Я перевела взгляд между ними - в груди всё защемило — но вдруг пришло облегчение, почти радость. Я впервые сказала то, что боялась сказать годами, – вслух, открыто и впервые услышала, как муж меня поддержал.
Анна Ивановна откинулась на спинку, долго смотрела сквозь меня.
– Не думала, что вот так, мы ж… не привыкли, у нас не принято говорить...
Она встала и молча ушла в свою комнату, прикрыв дверь, мне показалось, я слышу её тихий вздох.
В квартире повисла тишина, не гнетущая, а новая — как будто впервые что-то сдвинулось с места.
На следующее утро было необычно тихо, даже дочка проснулась не с криком, а как будто тоже почувствовала перемену: забралась ко мне под одеяло, уткнулась в плечо и залепетала что-то про космонавтов и “самую вкусную мамину кашу”. Я гладила её по голове и чувствовала — вчерашняя тяжесть ушла, а на её месте осталось… что?

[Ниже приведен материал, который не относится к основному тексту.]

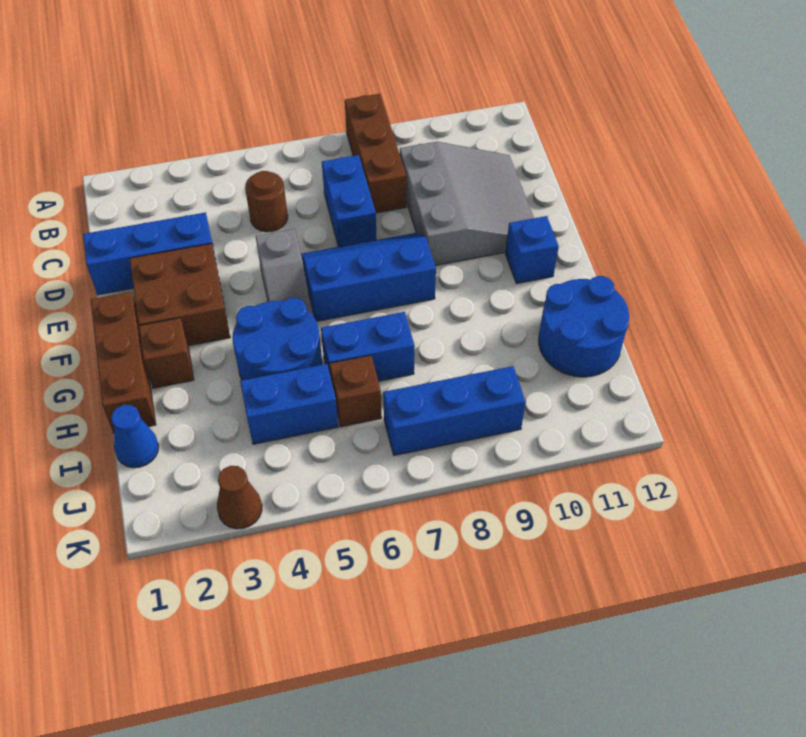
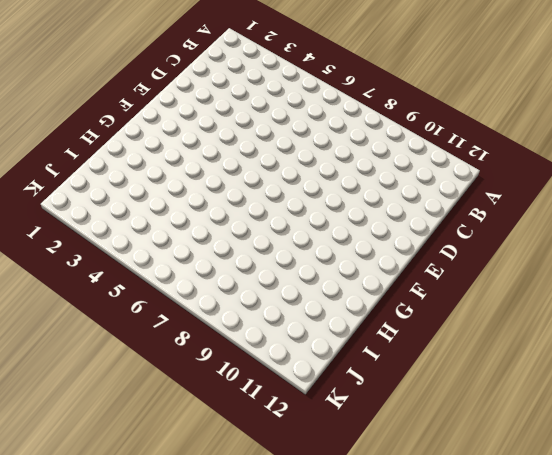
none -> brown brick A8:C8 level 1
none -> brown round brick C5 level 1
none -> blue brick C7:D7 level 1

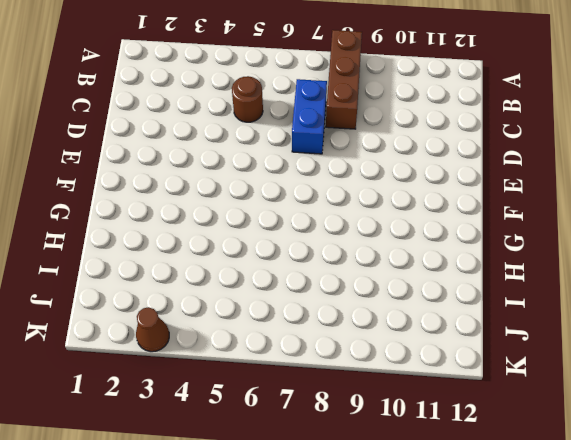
none -> grey slope C9:E11 level 1 top 9
none -> blue brick D1:D3 level 1
none -> brown brick E2:F3 level 1

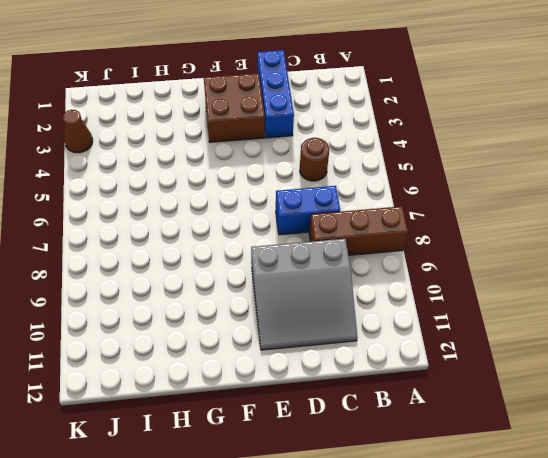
none -> grey slope E5:F5 level 1 top E
none -> blue slope E6:F8 level 1 top F
none -> brown brick F1:H1 level 1

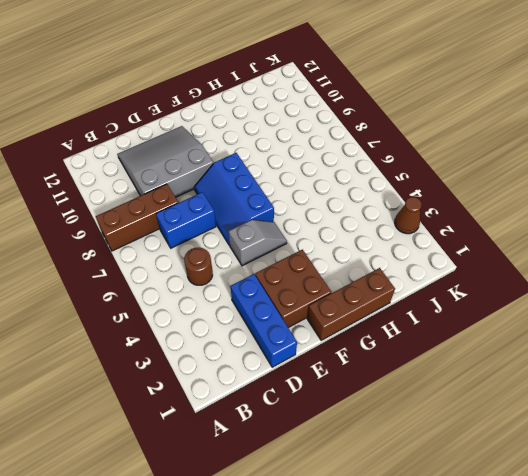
none -> blue brick F11 level 1
none -> brown brick G2 level 1
none -> blue round brick G4:H5 level 1

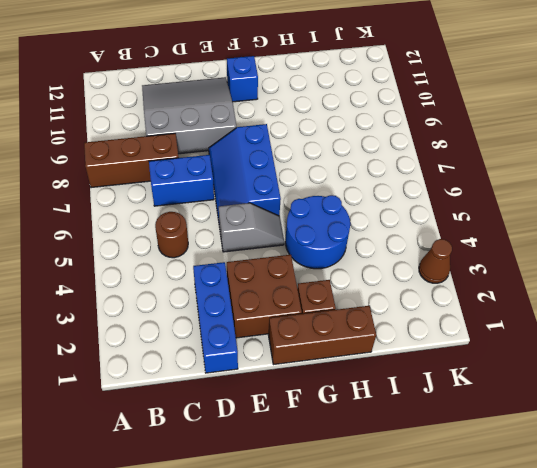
none -> blue brick H6:H7 level 1
none -> blue round brick H11:I12 level 1
none -> blue cone I1 level 1

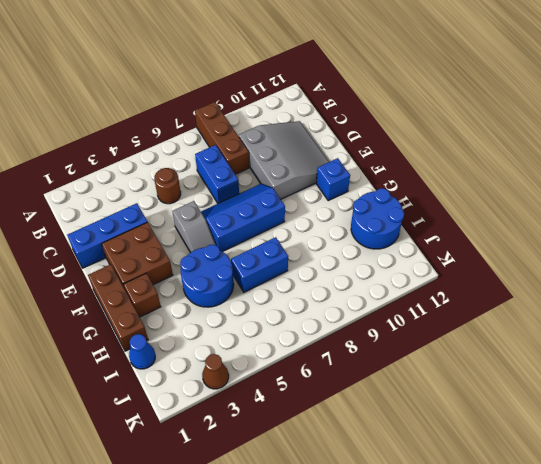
none -> blue brick I4:I5 level 1
none -> brown brick I6 level 1
none -> blue brick J7:J9 level 1

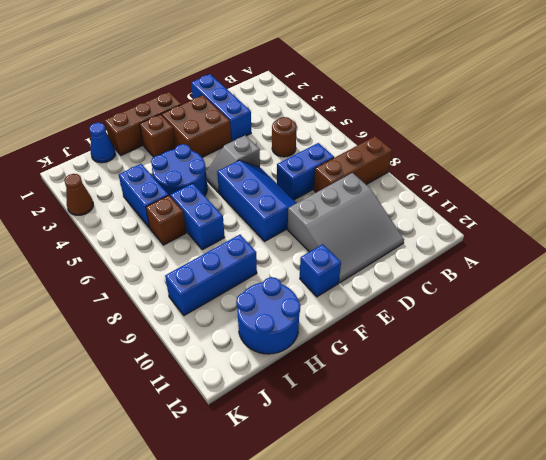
blue brick H9:J9 level 1 -> blue brick J7:J9 level 1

Покой? Тёплая усталость? Наверное, да.
На кухне вдруг запахло чем-то знакомым, настоящим – молочный пар, чуть терпкий привкус дрожжей… Я осторожно выглянула - Анна Ивановна стояла у плиты — та самая, строгая и всегда недовольная, — а на тарелке, ровными кругами, румяные, идеальные блины.
— Доброе утро, — сказала она негромко, не оборачиваясь.
Я подошла поближе, — на цыпочках, как маленькая девочка, чтобы не спугнуть это хрупкое молчание, — заглянула через плечо.
— Хотите научить меня? — спросила я шёпотом.
Она повернулась.
— Оль, — выдохнула, — давай вместе? Я принесу свой рецепт, он достался мне от мамы, а ей — ещё от прабабки.
Мы стояли вдвоём у плиты: я мешала тесто, она показывала, как правильно держать половник, чтобы “кружочек был ровный и тонкий”. Дочка время от времени подбегала, утащив горячий блин прямо с тарелки, и визжала от восторга, Сергей — впервые за долгое время — подошёл, сел за кухонный стол и начал рассказывать, как в детстве они пекли блины всей семьёй.
Потом мы все вместе сели завтракать. Я посмотрела на мужа — и он вдруг сжал мою руку под столом. Благодарно, незаметно для других.
— Мам, — сказал он вдруг вслух, — хорошо, что у нас теперь новая традиция. Спасибо, что помогаешь.
Анна Ивановна кивнула, но уже не строго, а легко и даже, кажется, чуть улыбчиво:
— Оль, если хочешь — отдыхай сегодня, я с Машей погуляю.
Я рассмеялась сквозь слёзы — от облегчения, от благодарности.
В тот день я поняла: иногда самое трудное — признаться в своей уязвимости и тогда чудо случается само собой - остается только протянуть руку навстречу.
Обнимите своих близких. Иногда самый простой разговор — это и есть начало новой семьи.